When to use AI? The defining question for productivity and authenticity.
Jul 14, 2026

We have all seen slop. Sprawling documents shared before being proofed. Images and interfaces clearly generated from a single prompt.
But the answer as to what is good AI usage is much more complicated than it seems. And involves navigating quite a few tradeoffs.
The argument against maximalism
Beyond gaming broken token incentives, using AI for everything has some major pitfalls.
The most obvious is the slop of delegating key human interaction to AI. Converting language through a chatbot, having agents conduct outreach without specifying what is AI and what is not. These actions can all ruin key trust and create borders that make alignment and connection more difficult.
But building with AI is great right?
I certainly think so. But there are quite a few traps that are under discussed here as well.
More is not always better. Building 100 prototypes to tackle a single problem does not guarantee a better outcome than 1. If you are solving a human problem, it's impossible to infinitely scale feedback. And sitting with one concept for a while to understand it deeply can be as valuable as spinning up infinite possibilities and using a non-perfect method to decide which one wins.
More without reward also leads to burnout. There are always more agents that can be running, apps that can be built, processes to be optimized. But while speed is necessary, turning into an AI coding vampire can damage mental health and degrade critical brain functions.
The argument for heavy adoption
At this point you are in the minority if you work in tech and do not leverage AI everyday.

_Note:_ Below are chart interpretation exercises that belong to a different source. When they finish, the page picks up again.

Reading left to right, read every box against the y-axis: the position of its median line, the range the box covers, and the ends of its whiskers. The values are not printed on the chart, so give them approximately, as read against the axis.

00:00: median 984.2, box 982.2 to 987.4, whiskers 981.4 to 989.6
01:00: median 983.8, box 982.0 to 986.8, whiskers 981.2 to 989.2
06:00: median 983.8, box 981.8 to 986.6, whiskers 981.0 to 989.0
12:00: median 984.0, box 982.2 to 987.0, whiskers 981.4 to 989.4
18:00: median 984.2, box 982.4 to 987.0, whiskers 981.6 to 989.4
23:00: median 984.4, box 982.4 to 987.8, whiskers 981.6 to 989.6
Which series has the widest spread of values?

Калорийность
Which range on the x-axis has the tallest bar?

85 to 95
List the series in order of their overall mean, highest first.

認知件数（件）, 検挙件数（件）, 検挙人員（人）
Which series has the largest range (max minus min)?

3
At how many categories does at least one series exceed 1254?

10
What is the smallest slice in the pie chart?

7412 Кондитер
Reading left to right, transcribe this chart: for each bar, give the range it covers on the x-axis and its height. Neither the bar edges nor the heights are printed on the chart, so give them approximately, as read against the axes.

The productivity boost is almost inarguable. And to the point of this article: how else are you going to learn when to use and not use AI without the experience of succeeding and failing with it?
The defining characteristic of our identities over the next few years could be what tasks, and with what level of guidance, we delegate to AI.
The cost structure
Everything comes at a cost. The 20 extra PRs written with AI give you an outsized productivity metric at the cost of less learning per commit and in most cases, some alignment drift.
On the other extreme, leveraging and learning AI to complete a new task has a cost as well. Most singular tasks can be achieved more easily using previously learned workflows rather than delegating to AI for the first time.
So what do you as a person and an employee prioritize? Productivity, productivity signaling, learning, alignment, or something else? It's complicated. But these are the same tradeoffs that always exist in enterprises and are amplified with new tech.
The feel slope
Frontier models are general. Used for so many different tasks that it is really hard to get a feel for what they can do.
Even within coding and design, me, my friends and coworkers all use different tools and structures to accomplish similarish tasks.
Many people start by reading posts about which models are good at what, which tactics work for types of building, then get frustrated when sources contradict.
The problem is that while prompting and guiding AI is simple in nature, the feel for what it can handle, when to intervene, when to front load on planning vs. let it run and correct later, is actually pretty hard. And regardless of which model or tool you use, it does not come right out of the box.
The skill curve
So we have established blindly using AI for everything is not great. But you need to use it a lot to get a feel for how to make it work for you. So how do you evolve and measure this skill?
Measuring is hard. There is no established meta for what augmented humans can do, and in many cases, the reward structure is lagging.
Evolving is easy. Make stuff. Try things. Follow building when it energizes you, put it away when other things are more urgent to your business or important to you.
I am fortunate to live in Austin, TX. A community with a ton of tech employees who are all learning these skills. My own Austin Build Club really helped me keep myself accountable and do more as well as get feedback from peers.

The authenticity of analog
Intentionally not using AI for things that it is good at can be a performance, a rebellion. It can also be the right decision.
Taking notes with a pen and paper. There is something you learn when your brain does this. For certain people in certain situations, it's bold, but it can be helpful.
Hand coding an app and learning JavaScript fundamentals rather than the agentic stack. For early developers, it's part of understanding the medium that is still key. For non-technical people, sure it takes a while, but it is another skill that compounds.
A personal choice
For me, communication is a hard no-AI-zone. I would rather be my authentic and less than perfect self than risk filtering out intention. For design engineering, everything generated always passes through multiple manual checks, tests, and edits.
But everyone is different, and the capabilities and structures around AI are always changing. Being intentional about what is better with AI, what is not, and why: that remains.